SINGAPORE, April 2 (Reuters) – A liquefied natural gas (LNG) tanker has docked at ExxonMobil’s Papua New Guinea export plant, which has been shut since late February following a powerful earthquake, indicating that the facility is preparing to resume shipments.
The 172,000-cubic metre capacity LNG tanker Kumul, custom-built for the ExxonMobil operated PNG LNG project, is currently moored at the terminal, Thomson Reuters Eikon shiptracking data showed.
It has a draft of 90 percent, suggesting it is nearly full, after leaving Indonesia’s Bontang on March 26.
This is likely the LNG cargo ExxonMobil purchased last month to keep its PNG plant cold, an industry source said, but that could not be verified. Exxon officials could not be reached on Monday, a public holiday in Papua New Guinea.
LNG achieves its fluid status by being super-cooled to around minus 160 degrees Celsius (minus 260 degrees Fahrenheit).

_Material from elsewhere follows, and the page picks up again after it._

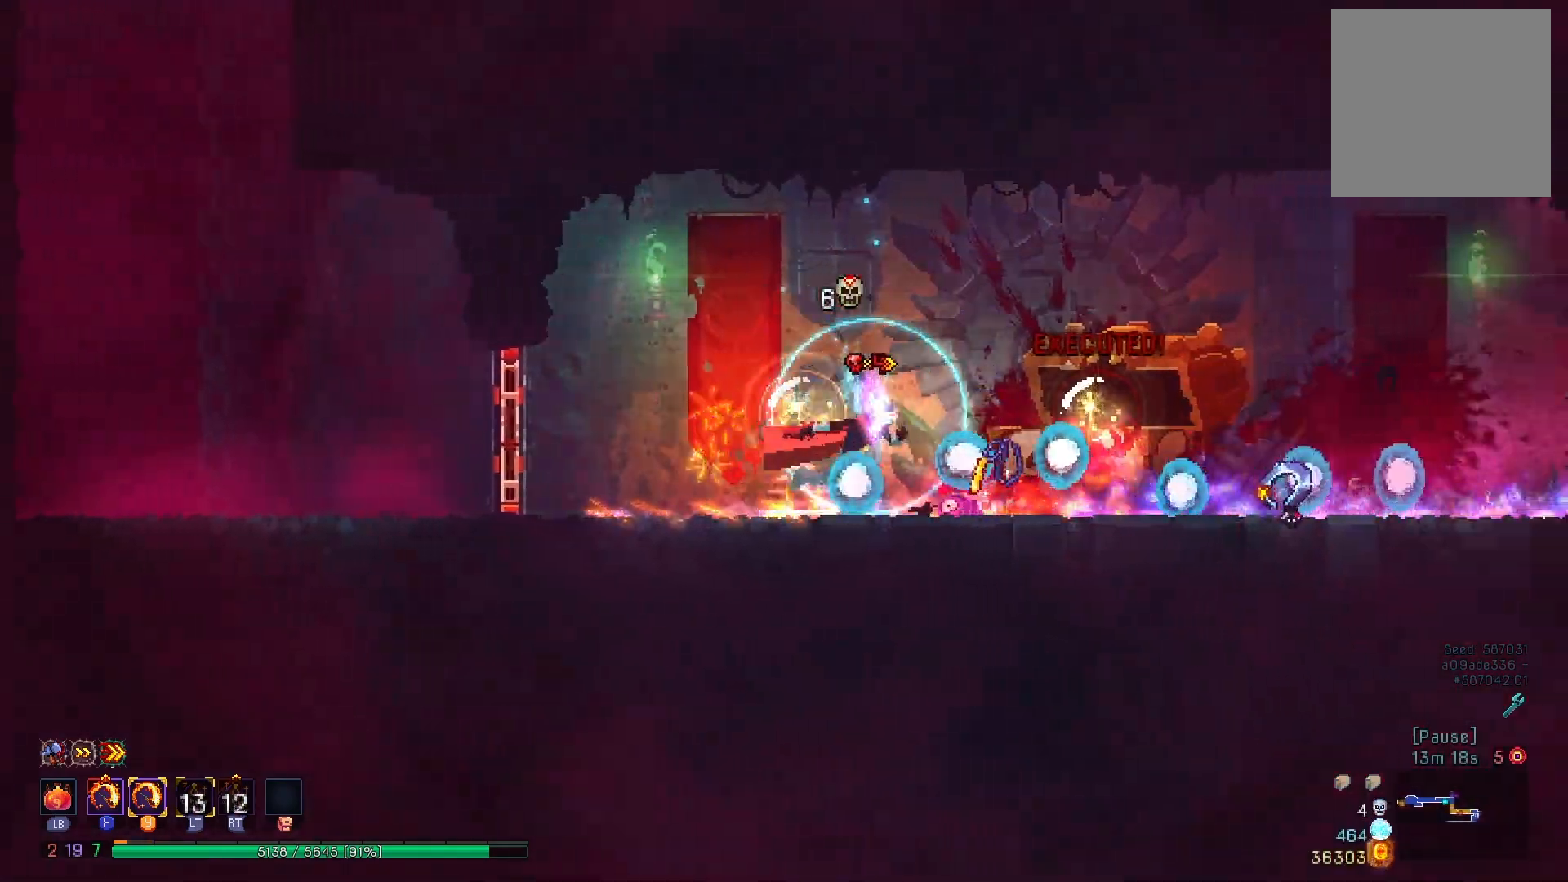
{"buttons": ["R1"], "right_stick": "center", "events": [[133, "DPAD_RIGHT", "up"], [484, "R1", "down"]]}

A senior ExxonMobil executive said in March that the company was shipping in the cargo to keep the LNG export plant cool so it is ready to start production from the gas when it comes down from its Hides facility.
The company hopes to resume shipments from the export facility – one of its top performing assets in 2017 – by late April, or eight weeks after it shut following a 7.5 magnitude earthquake that killed dozens of people.
Led by Exxon, with a one-third stake, and its Australian partners Oil Search and Santos, PNG LNG is the impoverished nation’s biggest revenue earner.
Exxon and France’s Total plan to double their gas exports from Papua New Guinea to around 16 million tonnes a year at an estimated cost of $13 billion.